Along similar lines, Frank Knight’s (1921) Risk, Uncertainty, and Profit, albeit not directly associated with the Austrian school, also emphasized the entrepreneurial function.
In this article, I sometimes use only the term “entrepreneur” to refer to the capitalist-entrepreneur. Whenever this is not the case, and I am referring to a different economic agent, it will be noted in the text.
Among other actions, buying for consumption is entrepreneurship in the broad sense. But this type of action implies foreseeing only one’s own future wants. Buying for production is much harder. It implies predicting others’ future valuations. In addition, timing also matters: the further in time consumption is from production, the harder it becomes to predict future valuation. The longer the production process is, the easier it is to recognize this difficulty.
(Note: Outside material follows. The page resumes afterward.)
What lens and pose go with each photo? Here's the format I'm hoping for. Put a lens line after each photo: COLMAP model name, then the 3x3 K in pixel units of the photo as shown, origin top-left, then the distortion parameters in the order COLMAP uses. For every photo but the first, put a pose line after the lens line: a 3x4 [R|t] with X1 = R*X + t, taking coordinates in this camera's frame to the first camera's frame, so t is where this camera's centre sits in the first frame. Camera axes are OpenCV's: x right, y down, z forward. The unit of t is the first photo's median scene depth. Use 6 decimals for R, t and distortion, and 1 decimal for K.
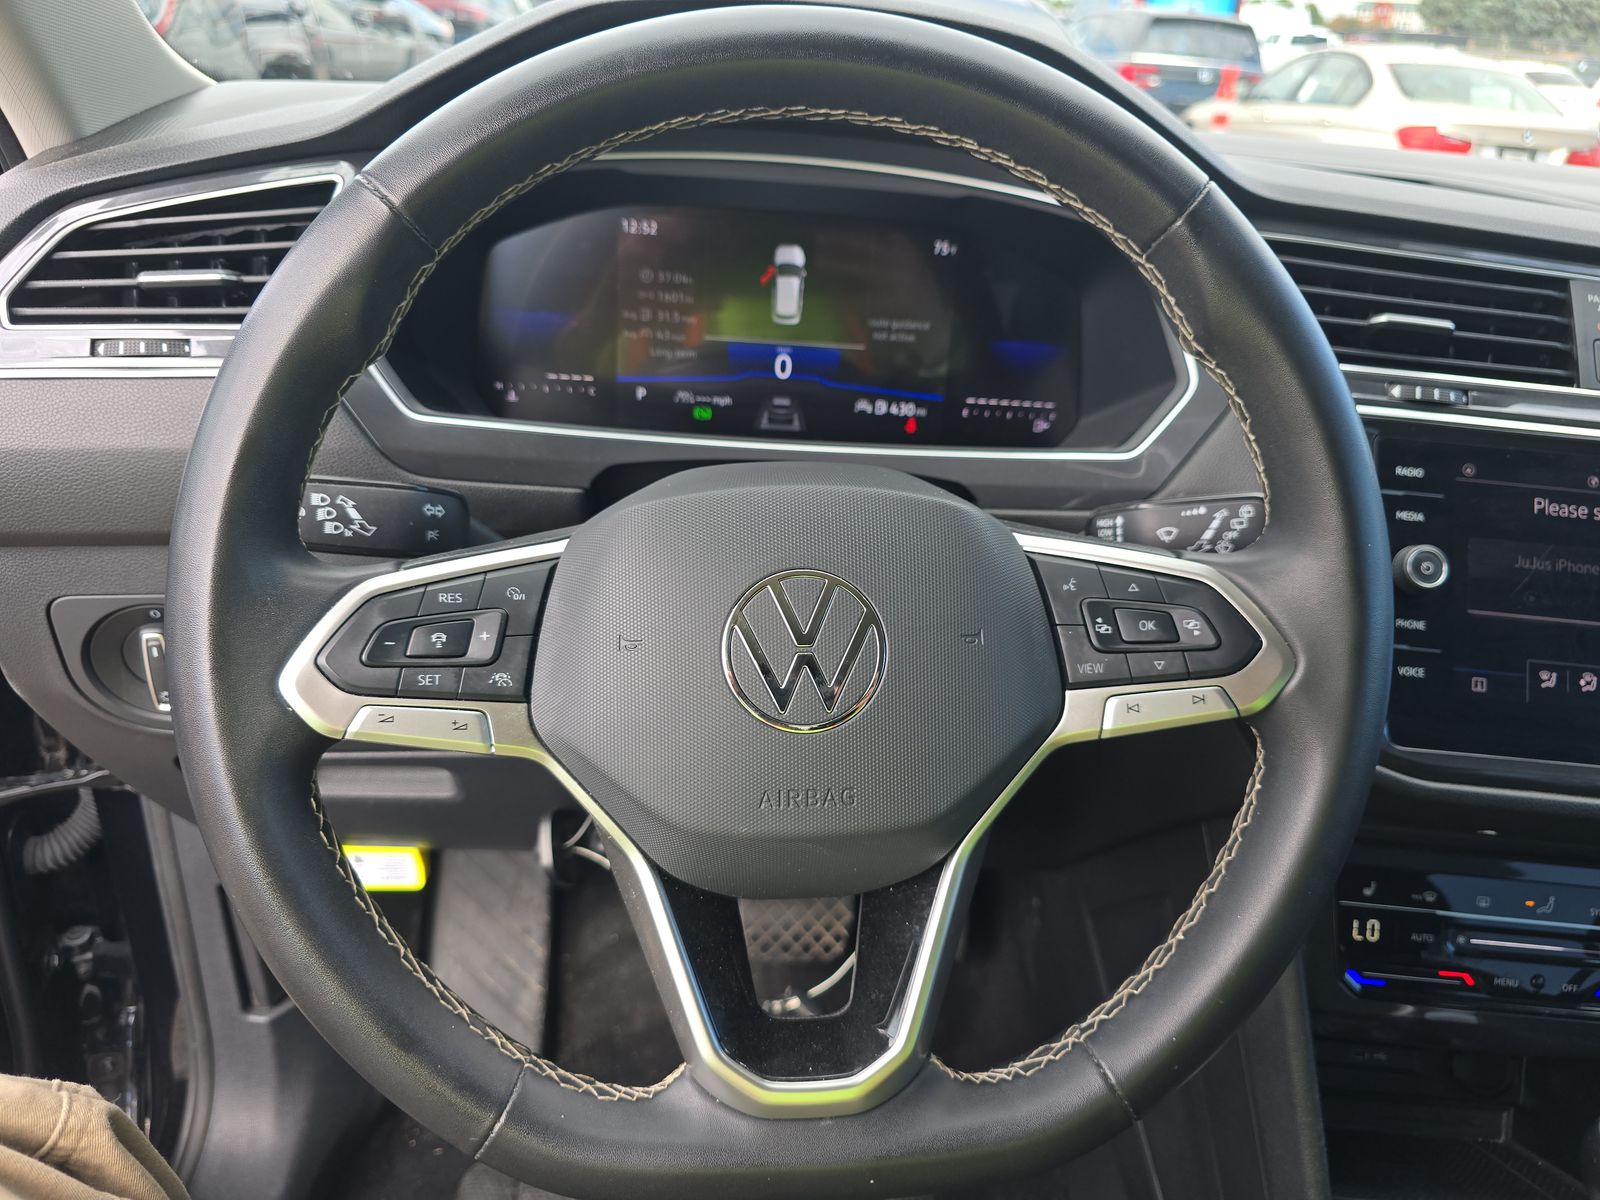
lens RADIAL K [[1065.2, 0, 809.2], [0, 1065.2, 590.6], [0, 0, 1]] dist [0.015434, -0.018246]
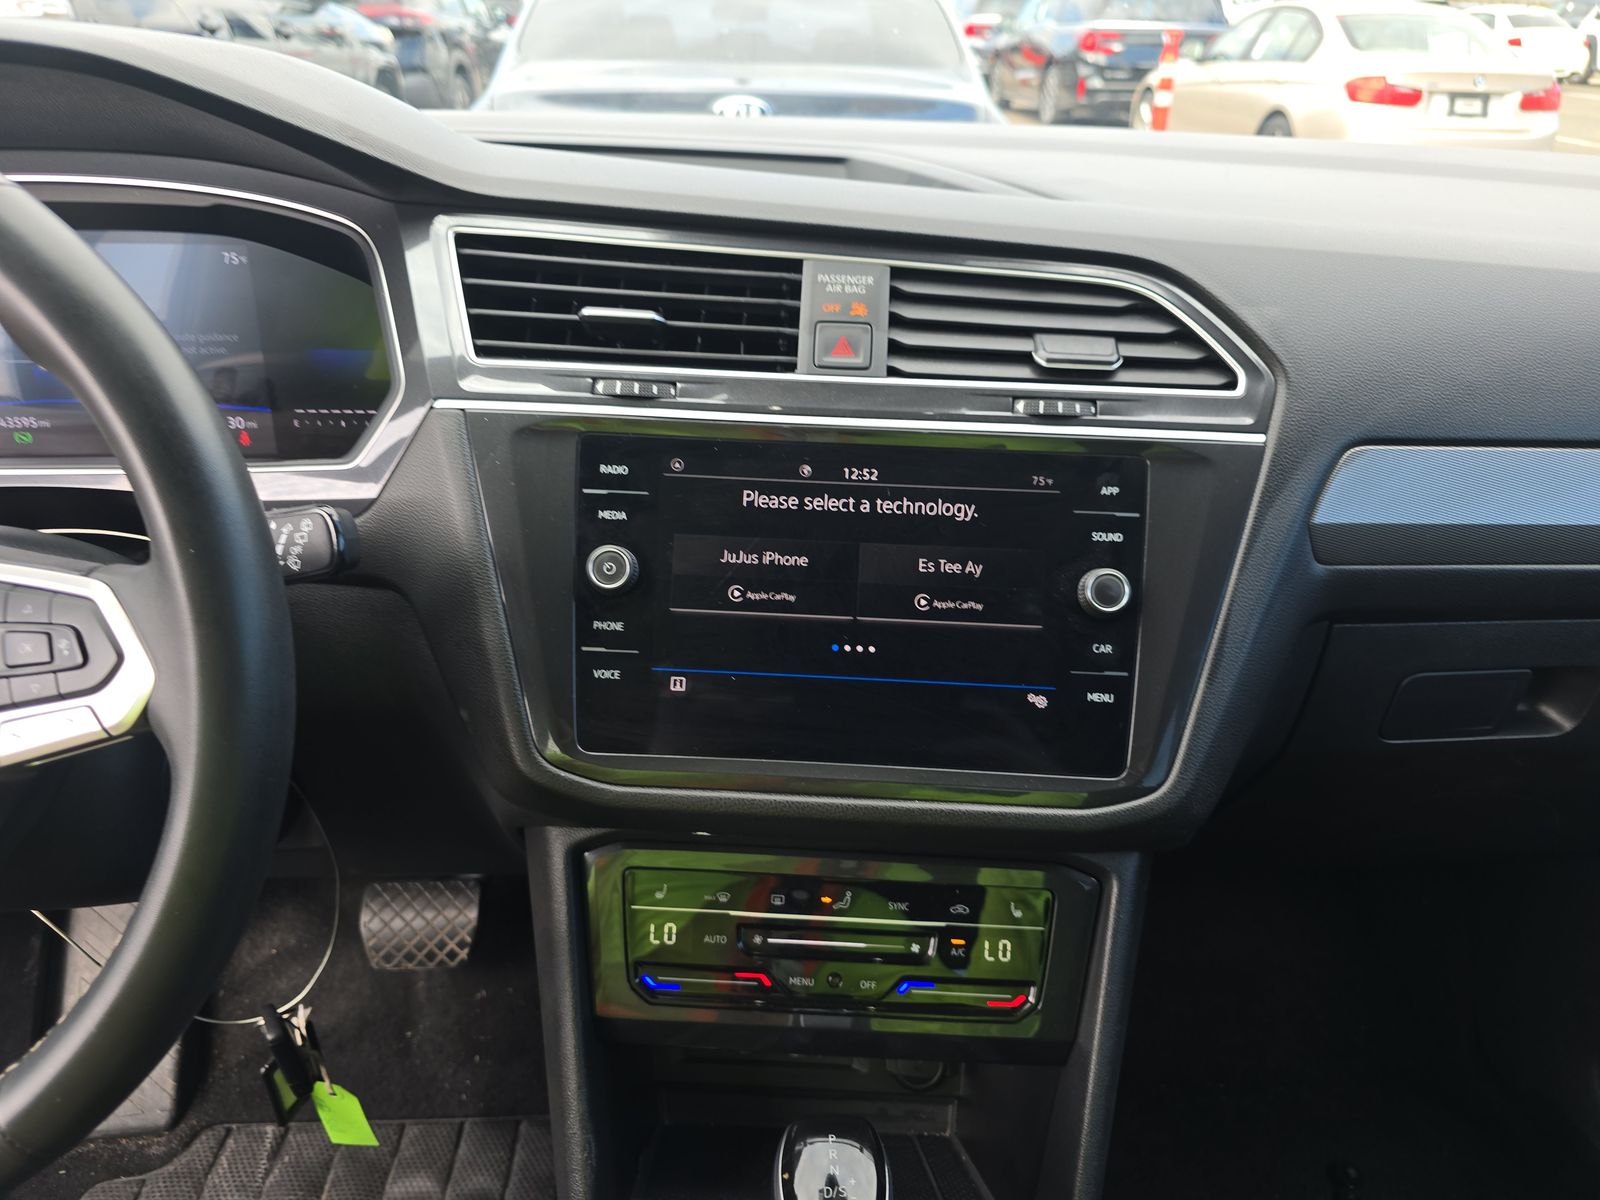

In this point, Rothbard (2009, 510) seems to confuse the ERE with the Misesian final state of rest (FSR)—defined as an imaginary state in which the market would have reached a point of no-action because all attainable ends had been attained, thus all the cause for action disappears (Mises 1998, 246). When dealing with the entrepreneur in Man, Economy and State, Rothbard does not mention the FSR. Thanks to one of the reviewers to pointing this inconsistency.
I thank an anonymous reviewer for suggesting this important point.
By choosing cash instead of ownership in the firm, the individual is choosing the certainty of money against the uncertainty of possible future business results (Ammous and D’Andrea 2022).
Rothbard was discussing not speculative stock market activities, but the activity of the entrepreneur who judges the value of a company by its capacity of satisfying future consumer demand in exchange for money. The discussion on whether to classify stock traders as entrepreneurs in the context of the firms in which they currently own stocks remains open.
Similar reasoning can be used to analyze capital owners that rent their capital for fixed return.
A debate between Mihai Topan (2012) and Joseph Salerno (2018) discusses whether entrepreneurial rents can and should be separated from pure profit. I thank an anonymous reviewer for pointing this out.
Even in cases where there is no identifiable owner of the firm (when the ownership rights are diffused), there are always people exercising the entrepreneurial function (cf. K. Foss, N. Foss, and Klein 2007).
It must be emphasized that the goal of this article is not to analyze Rothbard’s ideas or how he addresses others’ ideas. Rothbard is well known for using harsh words to refer to whoever and whatever he disagrees with. This article is not aimed at amending his comments or investigating whether his criticisms are well placed. The goal is to organize and present Rothbard’s ideas. See Kirzner (1997) for a response to Rothbard, and Garrison (1987) and Lewis (2018) for explanations of Lachmann’s kaleidic future, dealt with toward the end of this section.
In a dialogue with the author, Dr. Fábio Barbieri, professor at the Faculdade de Economia, Administração e Contabilidade de Ribeirão Preto da Universidade de São Paulo (FEA-RP/USP) in Ribeirão Preto, SP, Brazil, reported that in a private conversation between him and Kirzner, Kirzner explained that his contributions can be interpreted as a dialogue with the neoclassical theory of distribution, especially with J. B. Clark, who is extensively discussed in Kirzner (1973, esp. chap. 3). In this account, Kirzner’s separation between the capitalist and the entrepreneurial functions served to distinguish the source of profit from the marginal product of capital. In other words, by inserting the entrepreneur into the conversation, Kirzner was criticizing the mechanistic view of the market proposed by J. B. Clark and his followers. Kirzner inserted the entrepreneur because entrepreneurial activity cannot be operationalized as a production factor with previously known marginal productivity. I thank Dr. Barbieri for this explanation. Also, as pointed out by a reviewer, whom I thank, Kirzner (1973) intentionally abstracts away the “real entrepreneur” so that he can focus on the ideal “pure entrepreneur” to distinguish this agent’s unique equilibrating effects on the market process.